A recent CNN poll found that two-thirds of Americans think money corrupts politics. Here in Arizona, Republicans have introduced HB 2213 that seeks to increase campaign contributions tenfold. This bill will raise the individual contribution limit from $488 to $5,000. It would raise the amount that a political committee can give to a legislative candidate to $25,000. Republicans believe the Golden Rule of "He who has the gold makes the rules." Where does that leave you?
In another effort to stifle the voice of the people, Arizona Republicans introduced HB 2020 that increases by 60 percent the number of signatures required to initiate a citizen recall of a state legislator. Currently, you need only 10 percent of the total number of ballots cast in the previous election to initiate a recall. Interestingly, the same people who support HB 2020 are the same people who doubted we'd collect enough signatures to recall Pearce. Yet now that Pearce lost, they want to make recalls more difficult and it's all because they didn't like the outcome. That's not honoring the Constitution or respecting the will of the people. It's sour grapes from sore losers who want to weaken your voice.

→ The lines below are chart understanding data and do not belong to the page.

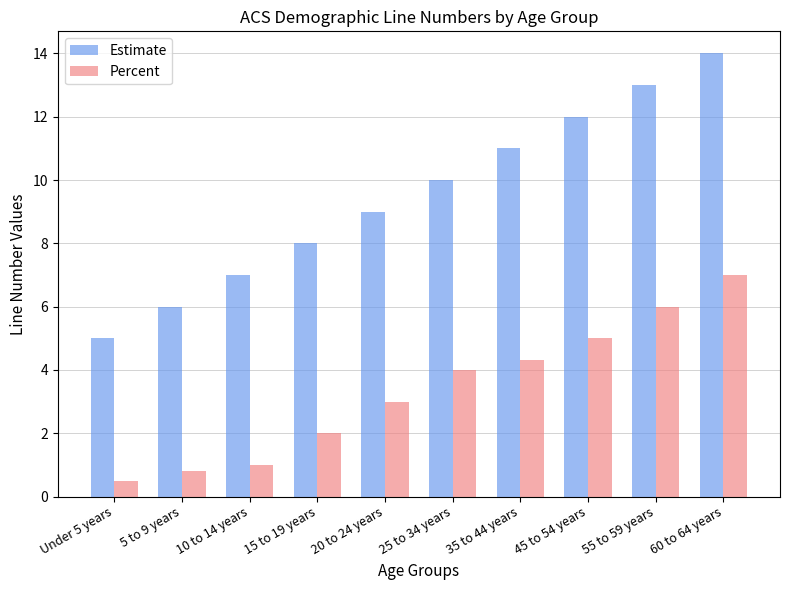

Is the value of Estimate at 20 to 24 years greater than the value of Percent at 5 to 9 years?

Yes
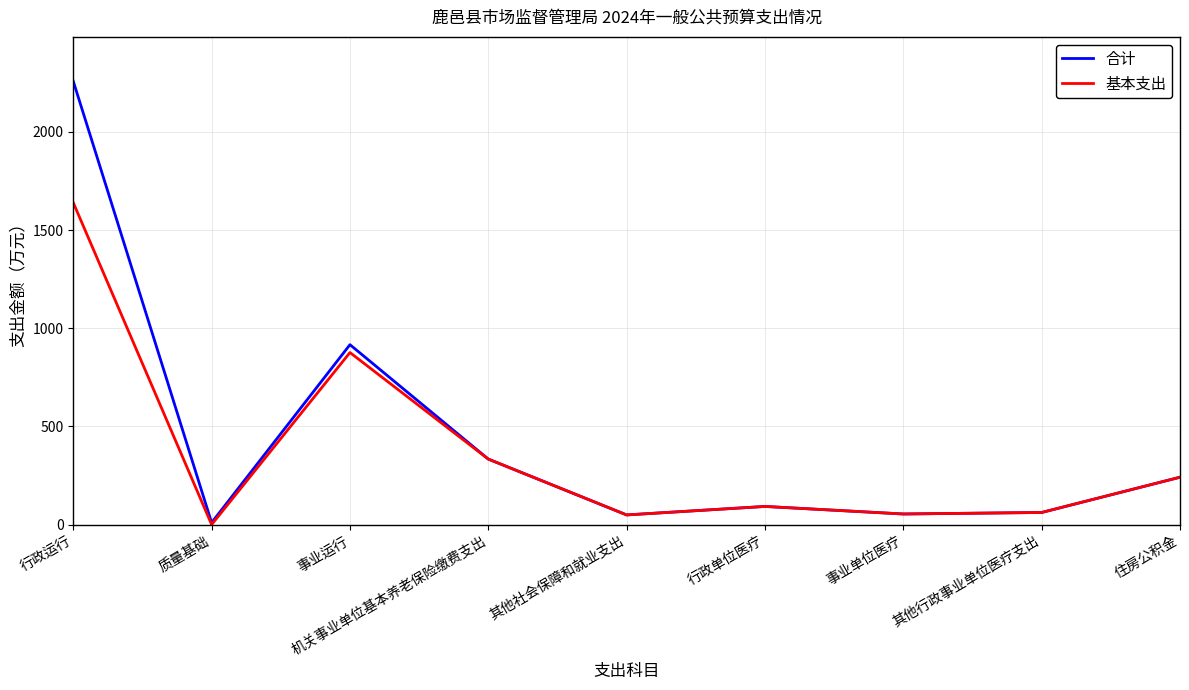

At which category does the chart reach its peak across all series?

行政运行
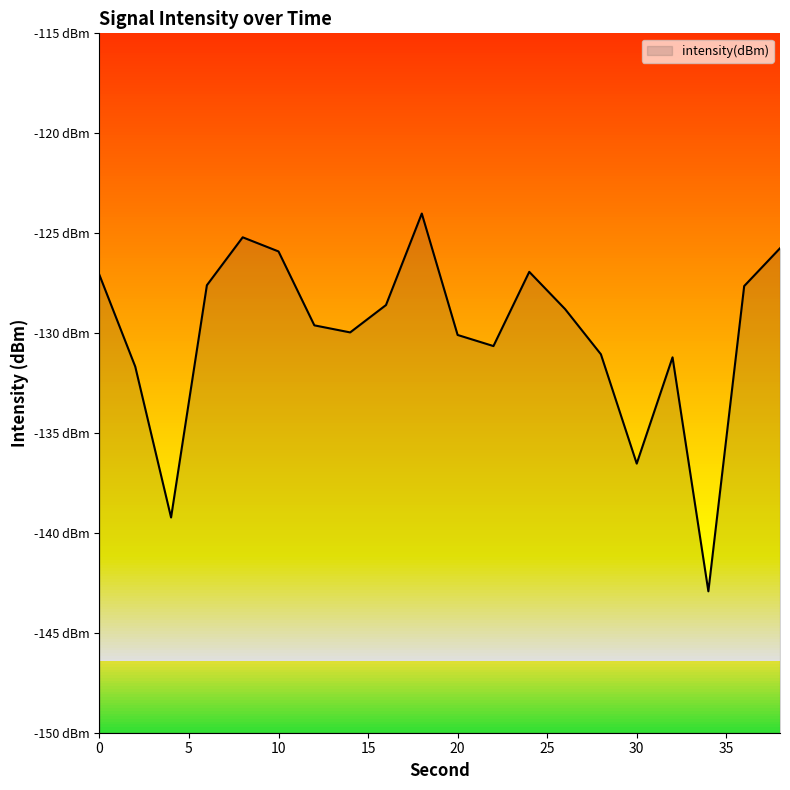

What is the change in value from 22 to 36?

+3.0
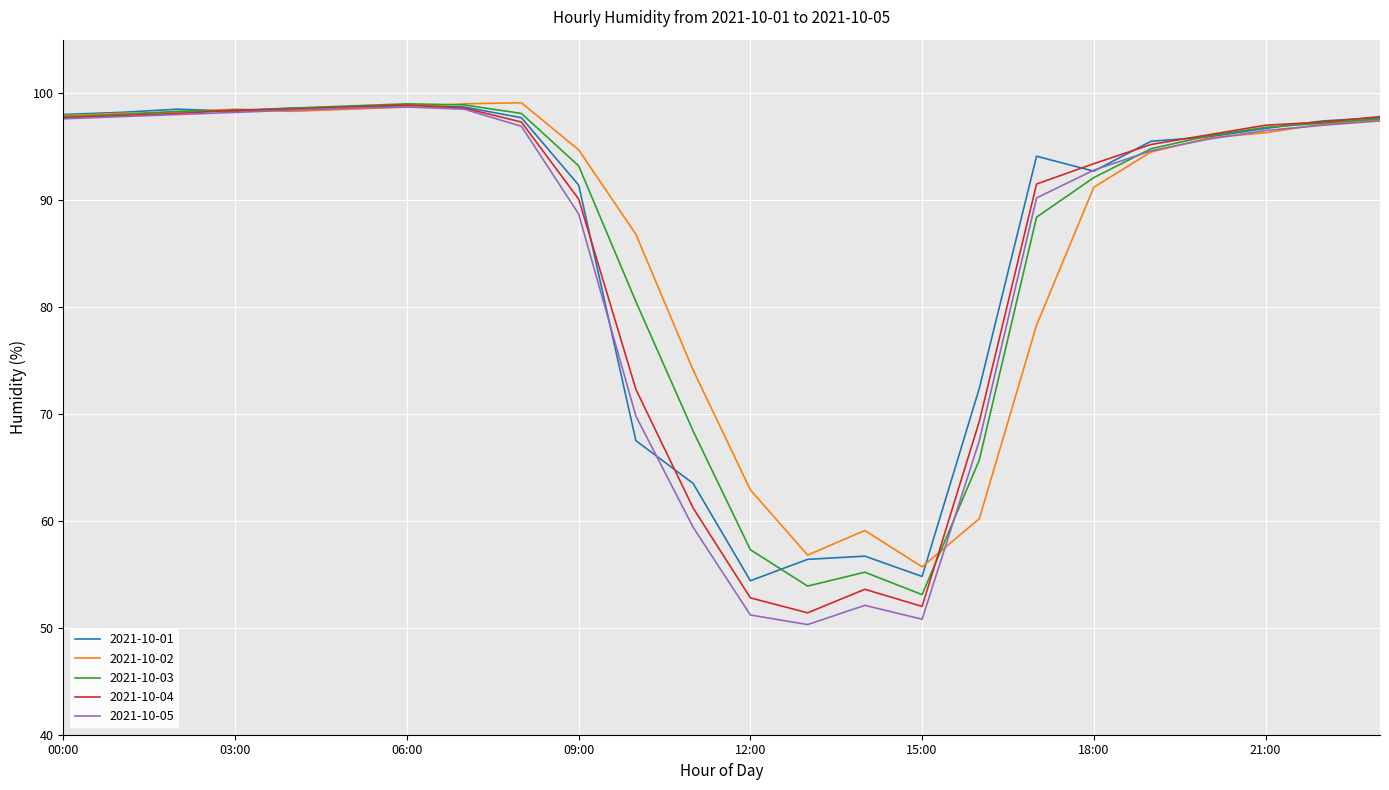

Which series has the widest spread of values?

2021-10-05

By opening the floodgates to special interest money and by drastically decreasing the probability of a recall, these out-of-touch legislators will continue to turn their backs on voters and continue making Arizona what comedian Jon Stewart calls "the meth lab of Democracy." There are more important issues to work on, like creating jobs, growing businesses, and restoring our state to world-class competitiveness rather than worrying about fundraising or recalls. It's clear they are their own highest priority.
• Andrew Sherwood is Democratic Party district chairman for Arizona's Legislative District 18.